The Institute of Medicine (IOM) released an important report on behavioral healthcare on November 1, 2005, titled Improving the Quality of Health Care for Mental and Substance-Use Conditions. Yet as the report's title reflects, the committee that drafted the report abandoned the term “behavioral healthcare.” The committee decided to use the acronym “M/SU” to refer to “mental and substance use” throughout the report. Whether or not M/SU becomes the commonly accepted designation, many will welcome the suggested elimination of a term that consumers rarely understand.
The M/SU report is essentially a long overdue follow-up to the IOM's 2001 report titled Crossing the Quality Chasm: A New Health System for the 21st Century. The 2001 report establishes a strategy for improving healthcare overall, but it does not specifically address the unique issues related to the care of M/SU conditions. The new report essentially starts with the framework for quality improvement established by the 2001 report and then develops an adaptation for mental health and addictive disorders.

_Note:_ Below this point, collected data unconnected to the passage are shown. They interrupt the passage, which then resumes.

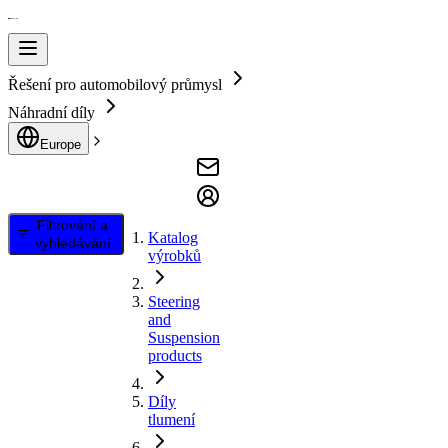
Řešení pro automobilový průmysl
Náhradní díly
Europe
Filtrování a
Katalog
vyhledávání
výrobků
Steering
and
Suspension
products
Díly
tlumení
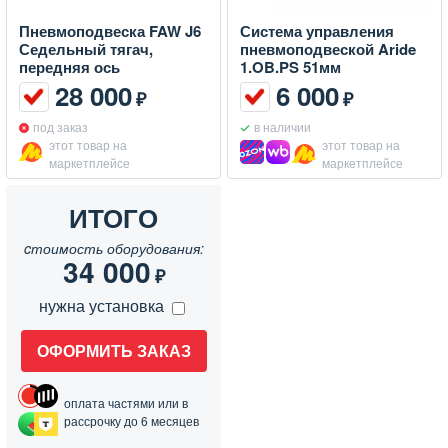
Пневмоподвеска FAW J6
Система управления
Седельный тягач,
пневмоподвеской Aride
передняя ось
1.OB.PS 51мм
28 000
6 000
₽
₽
под заказ
в наличии
этот товар на
этот товар на
маркетплейсе
маркетплейсе
ИТОГО
cтоимость оборудования:
34 000
₽
нужна установка
ОФОРМИТЬ ЗАКАЗ
оплата частями или в
рассрочку до 6 месяцев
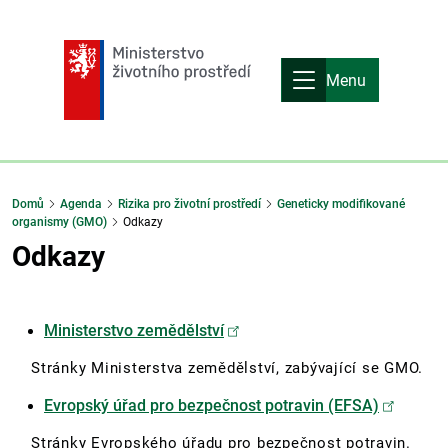
Menu
Domů
Agenda
Rizika pro životní prostředí
Geneticky modifikované
organismy (GMO)
Odkazy
Odkazy
Ministerstvo zemědělství
Stránky Ministerstva zemědělství, zabývající se GMO.
Evropský úřad pro bezpečnost potravin (EFSA)
Stránky Evropského úřadu pro bezpečnost potravin.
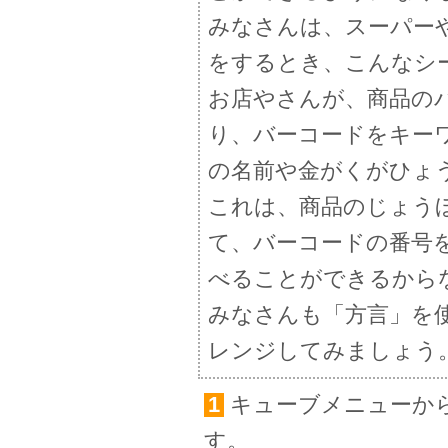
みなさんは、スーパー
をするとき、こんなシ
お店やさんが、商品の
り、バーコードをキー
の名前や金がくがひょ
これは、商品のじょう
て、バーコードの番号
べることができるから
みなさんも「方言」を
レンジしてみましょう
1
キューブメニューか
す。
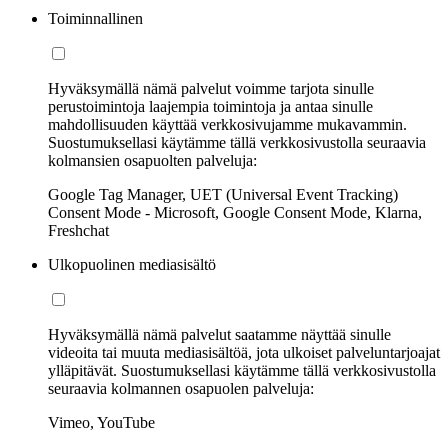
Toiminnallinen
Hyväksymällä nämä palvelut voimme tarjota sinulle
perustoimintoja laajempia toimintoja ja antaa sinulle
mahdollisuuden käyttää verkkosivujamme mukavammin.
Suostumuksellasi käytämme tällä verkkosivustolla seuraavia
kolmansien osapuolten palveluja:
Google Tag Manager, UET (Universal Event Tracking)
Consent Mode - Microsoft, Google Consent Mode, Klarna,
Freshchat
Ulkopuolinen mediasisältö
Hyväksymällä nämä palvelut saatamme näyttää sinulle
videoita tai muuta mediasisältöä, jota ulkoiset palveluntarjoajat
ylläpitävät. Suostumuksellasi käytämme tällä verkkosivustolla
seuraavia kolmannen osapuolen palveluja:
Vimeo, YouTube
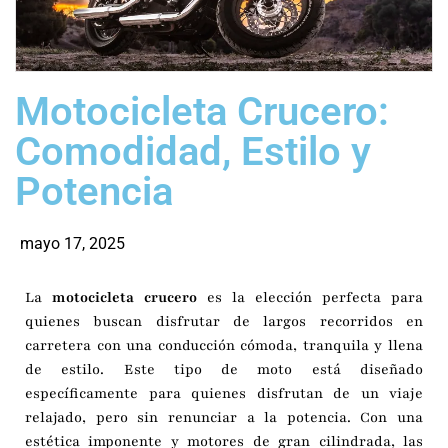
Motocicleta Crucero:
Comodidad, Estilo y
Potencia
mayo 17, 2025
La
motocicleta crucero
es la elección perfecta para
quienes buscan disfrutar de largos recorridos en
carretera con una conducción cómoda, tranquila y llena
de estilo. Este tipo de moto está diseñado
específicamente para quienes disfrutan de un viaje
relajado, pero sin renunciar a la potencia. Con una
estética imponente y motores de gran cilindrada, las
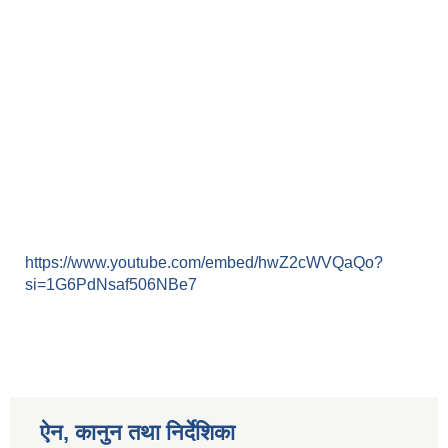
https://www.youtube.com/embed/hwZ2cWVQaQo?
si=1G6PdNsaf506NBe7
ऐन, कानुन तथा निर्देशिका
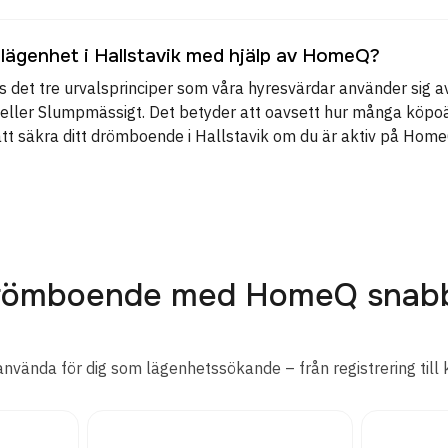
 lägenhet i Hallstavik med hjälp av HomeQ?
 det tre urvalsprinciper som våra hyresvärdar använder sig av
rn eller Slumpmässigt. Det betyder att oavsett hur många köpo
att säkra ditt drömboende i Hallstavik om du är aktiv på Home
 drömboende med HomeQ snab
använda för dig som lägenhetssökande – från registrering till 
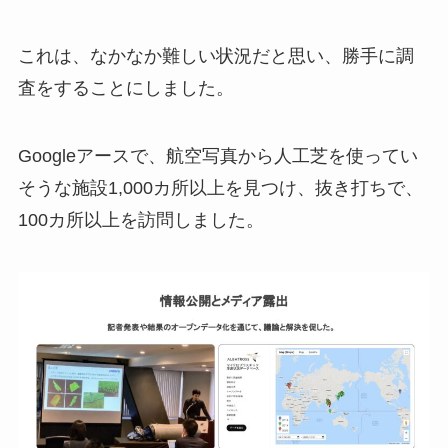
これは、なかなか難しい状況だと思い、勝手に調
査をすることにしました。
Googleアースで、航空写真から人工芝を使ってい
そうな施設1,000カ所以上を見つけ、抜き打ちで、
100カ所以上を訪問しました。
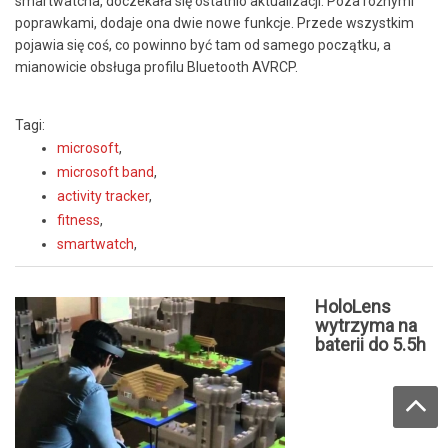
smartwatcha, doczekała się ostatnio aktualizacji. Poza różnymi
poprawkami, dodaje ona dwie nowe funkcje. Przede wszystkim
pojawia się coś, co powinno być tam od samego początku, a
mianowicie obsługa profilu Bluetooth AVRCP.
Tagi:
microsoft
,
microsoft band
,
activity tracker
,
fitness
,
smartwatch
,
HoloLens
wytrzyma na
baterii do 5.5h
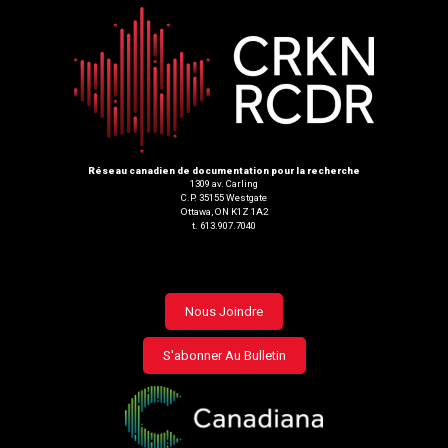
Réseau canadien de documentation pour la recherche
1309 av. Carling
C.P. 35155 Westgate
Ottawa, ON K1Z 1A2
t. 613.907.7040
Footer
Nous Joindre
menu
S'abonner Au Bulletin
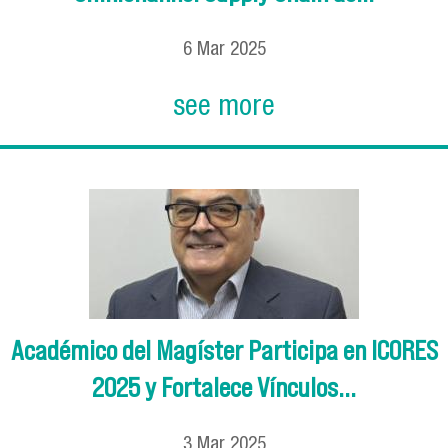
6
Mar
2025
see more
Académico del Magíster Participa en ICORES
2025 y Fortalece Vínculos...
3
Mar
2025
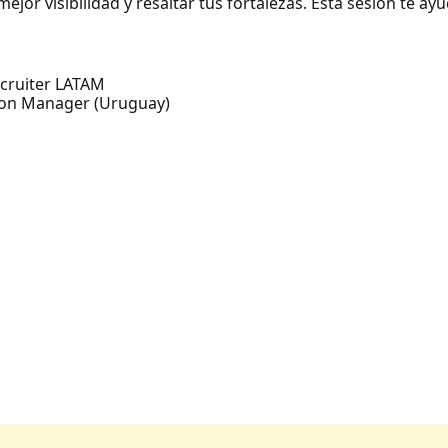
ejor visibilidad y resaltar tus fortalezas. Esta sesión te ay
ecruiter LATAM
ition Manager (Uruguay)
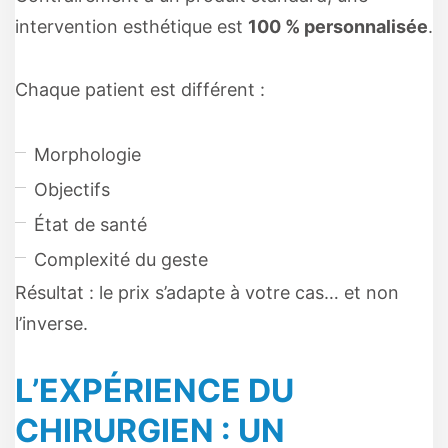
intervention esthétique est
100 % personnalisée
.
Chaque patient est différent :
Morphologie
Objectifs
État de santé
Complexité du geste
Résultat : le prix s’adapte à votre cas… et non
l’inverse.
L’EXPÉRIENCE DU
CHIRURGIEN : UN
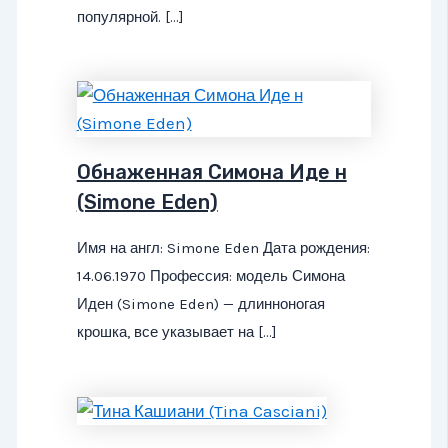
популярной. […]
Обнаженная Симона Иде н
(Simone Eden)
Имя на англ: Simone Eden Дата рождения:
14.06.1970 Профессия: модель Симона
Иден (Simone Eden) — длинноногая
крошка, все указывает на […]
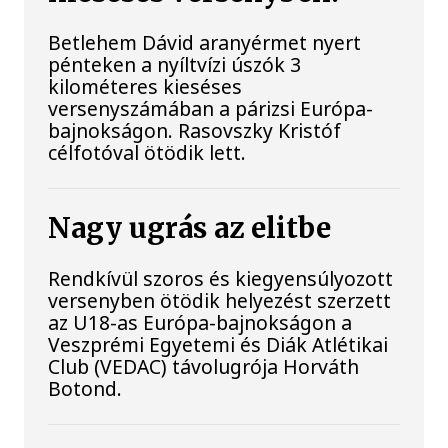
Betlehem Dávid aranyérmet nyert
pénteken a nyíltvízi úszók 3
kilométeres kieséses
versenyszámában a párizsi Európa-
bajnokságon. Rasovszky Kristóf
célfotóval ötödik lett.
Nagy ugrás az elitbe
Rendkívül szoros és kiegyensúlyozott
versenyben ötödik helyezést szerzett
az U18-as Európa-bajnokságon a
Veszprémi Egyetemi és Diák Atlétikai
Club (VEDAC) távolugrója Horváth
Botond.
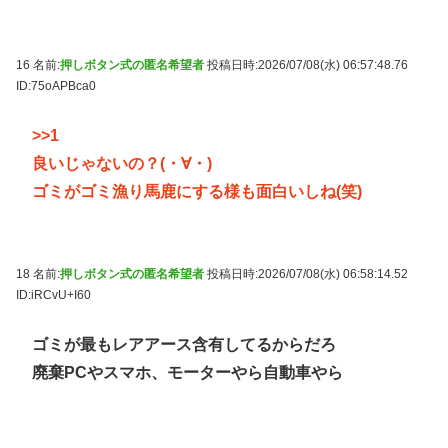
16 名前:
押しボタン式の匿名希望者
投稿日時:2026/07/08(水) 06:57:48.76
ID:75oAPBca0
>>1
良いじゃないの？(⁠・⁠∀⁠・⁠)
ゴミがゴミ漁り馬鹿にする様も面白いしね(⁠笑)
18 名前:
押しボタン式の匿名希望者
投稿日時:2026/07/08(水) 06:58:14.52
ID:iRCvU+I60
ゴミが最もレアアース含有してるからだろ
廃棄PCやスマホ、モーターやら自動車やら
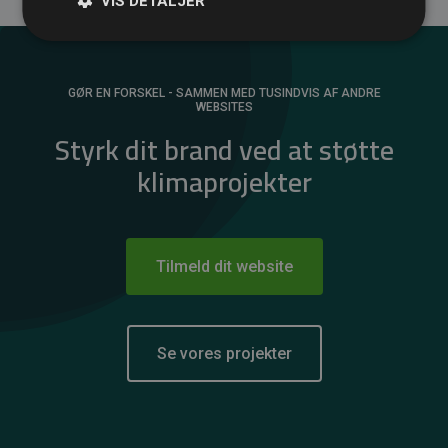
VIS DETALJER
GØR EN FORSKEL - SAMMEN MED TUSINDVIS AF ANDRE
WEBSITES
Styrk dit brand ved at støtte
klimaprojekter
Tilmeld dit website
Se vores projekter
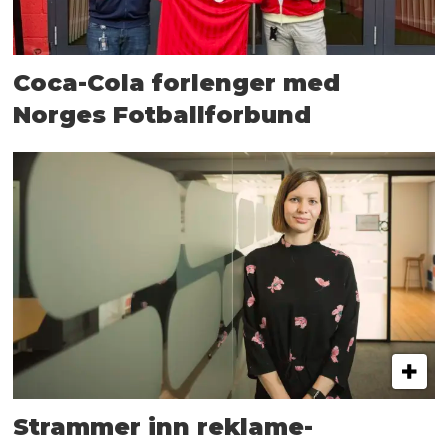
Coca-Cola forlenger med
Norges Fotballforbund
Strammer inn reklame-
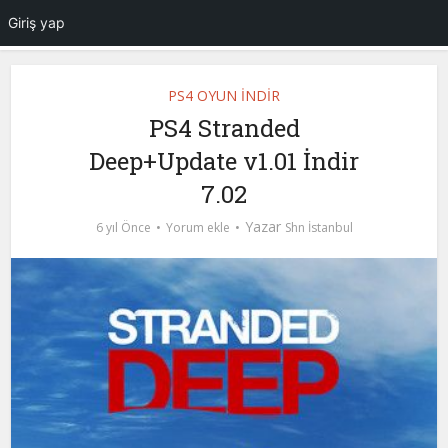
Giriş yap
PS4 OYUN İNDİR
PS4 Stranded
Deep+Update v1.01 İndir
7.02
Yazar
6 yıl Önce
Yorum ekle
Shn İstanbul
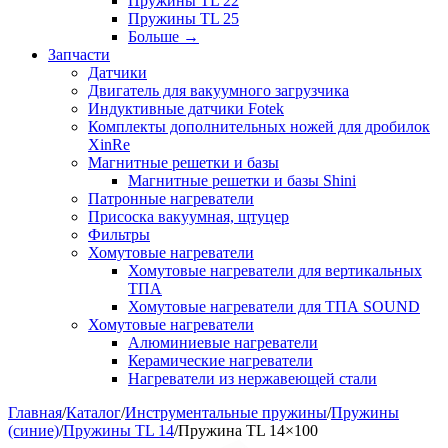
Пружины TL 22
Пружины TL 25
Больше
→
Запчасти
Датчики
Двигатель для вакуумного загрузчика
Индуктивные датчики Fotek
Комплекты дополнительных ножей для дробилок
XinRe
Магнитные решетки и базы
Магнитные решетки и базы Shini
Патронные нагреватели
Присоска вакуумная, щтуцер
Фильтры
Хомутовые нагреватели
Хомутовые нагреватели для вертикальных
ТПА
Хомутовые нагреватели для ТПА SOUND
Хомутовые нагреватели
Алюминиевые нагреватели
Керамические нагреватели
Нагреватели из нержавеющей стали
Главная
/
Каталог
/
Инструментальные пружины
/
Пружины
(синие)
/
Пружины TL 14
/
Пружина TL 14×100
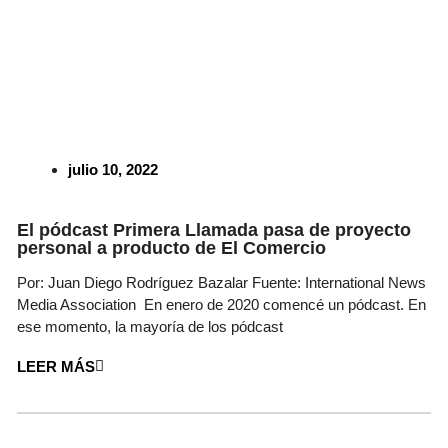
julio 10, 2022
El pódcast Primera Llamada pasa de proyecto
personal a producto de El Comercio
Por: Juan Diego Rodríguez Bazalar Fuente: International News
Media Association En enero de 2020 comencé un pódcast. En
ese momento, la mayoría de los pódcast
LEER MÁS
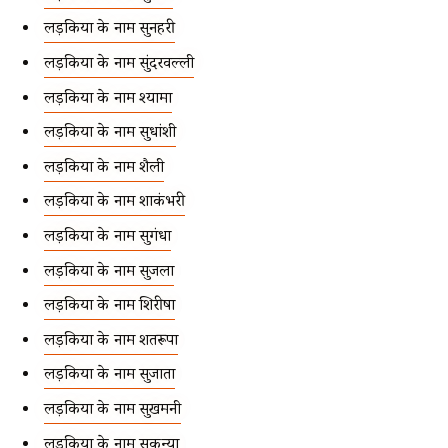
लड़कियों के नाम सुनहरी
लड़कियों के नाम सुंदरवल्ली
लड़कियों के नाम श्यामा
लड़कियों के नाम सुधांशी
लड़कियों के नाम शैली
लड़कियों के नाम शाकंभरी
लड़कियों के नाम सुगंधा
लड़कियों के नाम सुजला
लड़कियों के नाम शिरीषा
लड़कियों के नाम शतरूपा
लड़कियों के नाम सुजाता
लड़कियों के नाम सुखमनी
लड़कियों के नाम सुकन्या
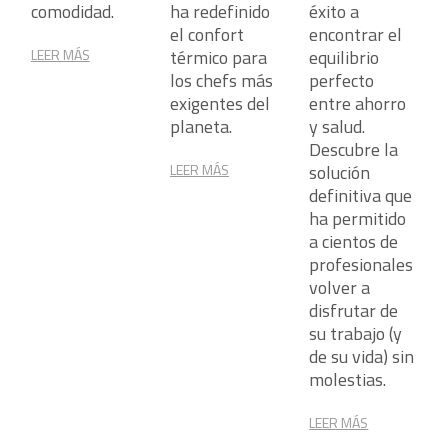
comodidad.
ha redefinido
éxito a
el confort
encontrar el
LEER MÁS
térmico para
equilibrio
los chefs más
perfecto
exigentes del
entre ahorro
planeta.
y salud.
Descubre la
LEER MÁS
solución
definitiva que
ha permitido
a cientos de
profesionales
volver a
disfrutar de
su trabajo (y
de su vida) sin
molestias.
LEER MÁS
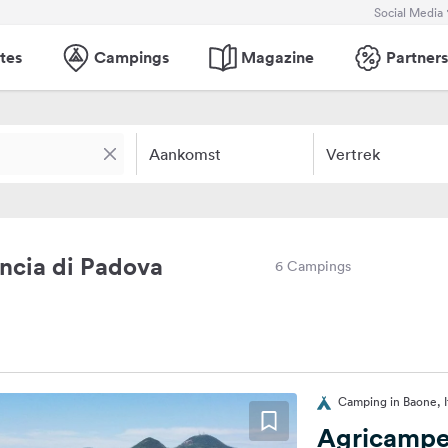
Social Media
tes
Campings
Magazine
Partners
Aankomst
Vertrek
ncia di Padova
6 Campings
Camping in Baone, It
Agricampe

The IOM has established a rigorous process for developing its reports, and it starts with the selection of a committee, with members chosen for their diverse perspectives and technical expertise. Mary Jane England, MD, president of Regis College (Weston, Massachusetts), served as chair of the 22-member M/SU committee; Dr. England is a child psychiatrist and former president of the Washington Business Group on Health, bringing expertise as both a physician and healthcare policy leader. The committee heard testimony from various stakeholders in the care of M/SU conditions, and a draft report was produced by IOM staff.
The draft report was reviewed by 11 other individuals who were likewise selected for their diverse perspectives and technical expertise. I was fortunate enough to be selected as one of these reviewers. The reviewers are asked to provide candid and critical comments, which are sent confidentially to the IOM for deliberation. The goal is for the final report to meet the IOM's standards for objectivity, evidence, and responsiveness to the study charge.
The 2001 report identifies six aims of high-quality healthcare: It should be safe, effective, patient-centered, timely, efficient, and equitable. These aims were found to be equally relevant for M/SU care, and the M/SU report articulates the many ways in which we are falling short of these aims today. The 2001 report also identifies ten rules to guide the redesign of healthcare, and the M/SU committee determined that these rules can provide the guidance needed for redesigning M/SU care, as well.
The M/SU report succinctly states the many differences between M/SU healthcare and general healthcare:
The M/SU report does an excellent job of describing the many problems with M/SU care but, more importantly, it provides a number of detailed recommendations for how to rectify those problems. These recommendations are directed at all stakeholders in M/SU care, including clinicians, provider organizations, health plans, governmental agencies, and national purchaser associations. It is not possible to summarize the many recommendations in the report in a short article, so instead just one recommendation is described here to demonstrate the nature of these recommendations.
Recommendation 4-2 states that clinicians and organizations providing M/SU services should:
Increase their use of valid and reliable patient questionnaires or other patient- assessment instruments that are feasible for routine use to assess the progress and outcomes of treatment systematically and reliably.
Use measures of the processes and outcomes of care to continuously improve the quality of the care they provide.
This single recommendation has the ability to significantly transform care. It highlights the fact that clinicians always should be asking a key question during the course of a treatment episode: Is the treatment I am providing helping this patient? The answer to this question cannot be based simply on the treating clinician's judgment. We need to go directly to the patient to understand treatment response, using patient self-report questionnaires much like a physician uses lab tests to monitor various aspects of health status.
This recommendation calls for these measures to be used in a routine way so that we can assess progress systematically. In other words, this recommendation goes well beyond common practice today. Currently, patient questionnaires are used sporadically and rarely serve to inform the treatment process as it is occurring. The IOM is essentially calling for the measurement of clinical outcomes to be incorporated into the care-delivery process. The idea is that care should be outcome-informed, irrespective of the specific treatment being provided. While the M/SU report strongly advocates the use of treatments with a strong evidence base for their effectiveness, recommendation 4-2 pushes us further because we cannot assume that every patient will respond positively to evidence-based practices.